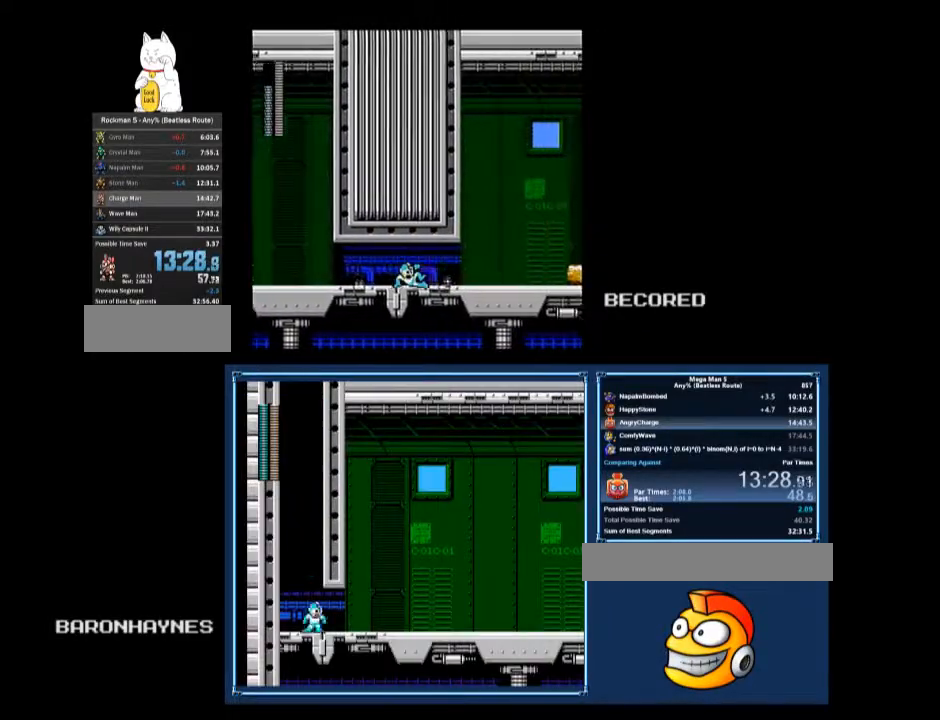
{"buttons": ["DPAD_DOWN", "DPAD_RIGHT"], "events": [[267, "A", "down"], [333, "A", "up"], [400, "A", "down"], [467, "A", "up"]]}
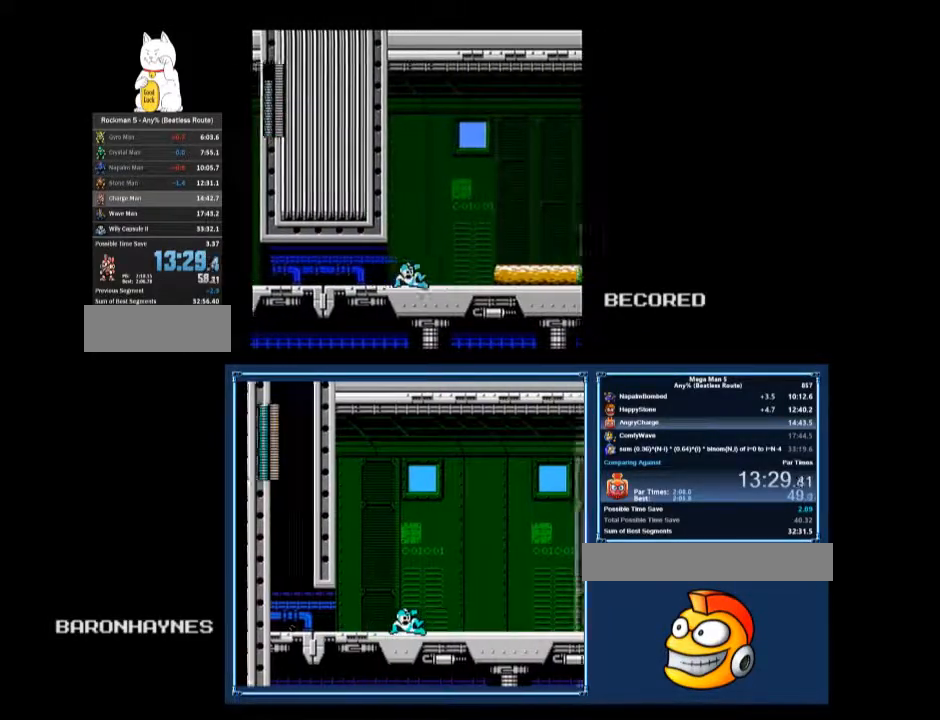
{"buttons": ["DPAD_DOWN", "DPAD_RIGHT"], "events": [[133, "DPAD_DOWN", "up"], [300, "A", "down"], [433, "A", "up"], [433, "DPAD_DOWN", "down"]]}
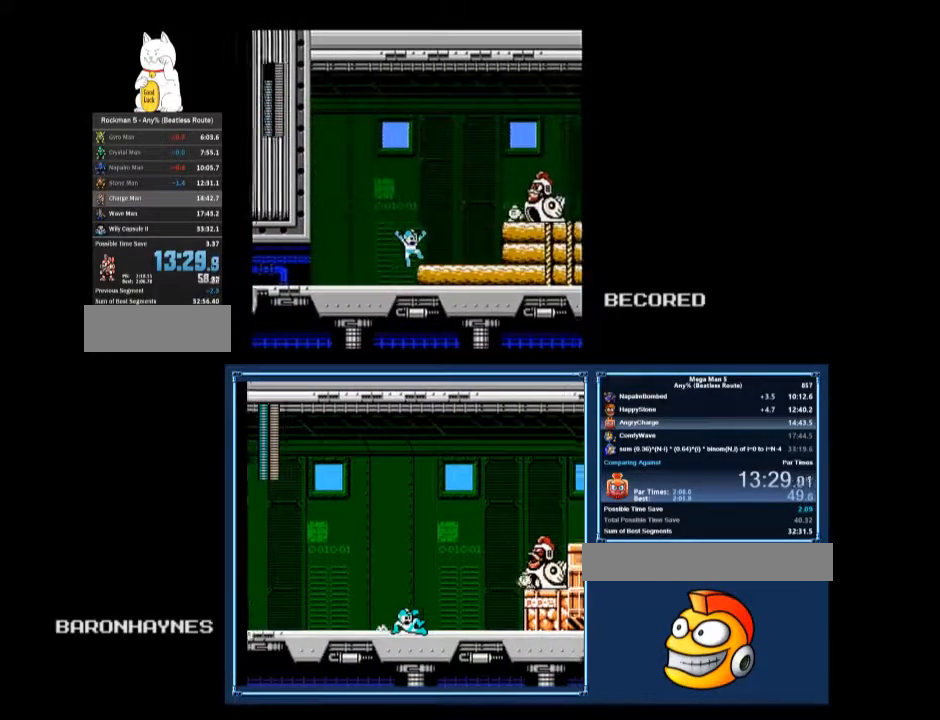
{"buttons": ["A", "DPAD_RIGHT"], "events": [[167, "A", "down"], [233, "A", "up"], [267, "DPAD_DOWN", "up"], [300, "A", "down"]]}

________

* AIM OF THE EXERCISE: Strip the images and return the remaining data exactly.

* SOLVED PROBLEM:
{"buttons": ["DPAD_DOWN", "DPAD_RIGHT"], "events": [[267, "A", "down"], [333, "A", "up"], [400, "A", "down"], [467, "A", "up"]]}
{"buttons": ["DPAD_DOWN", "DPAD_RIGHT"], "events": [[133, "DPAD_DOWN", "up"], [300, "A", "down"], [433, "A", "up"], [433, "DPAD_DOWN", "down"]]}
{"buttons": ["A", "DPAD_RIGHT"], "events": [[167, "A", "down"], [233, "A", "up"], [267, "DPAD_DOWN", "up"], [300, "A", "down"]]}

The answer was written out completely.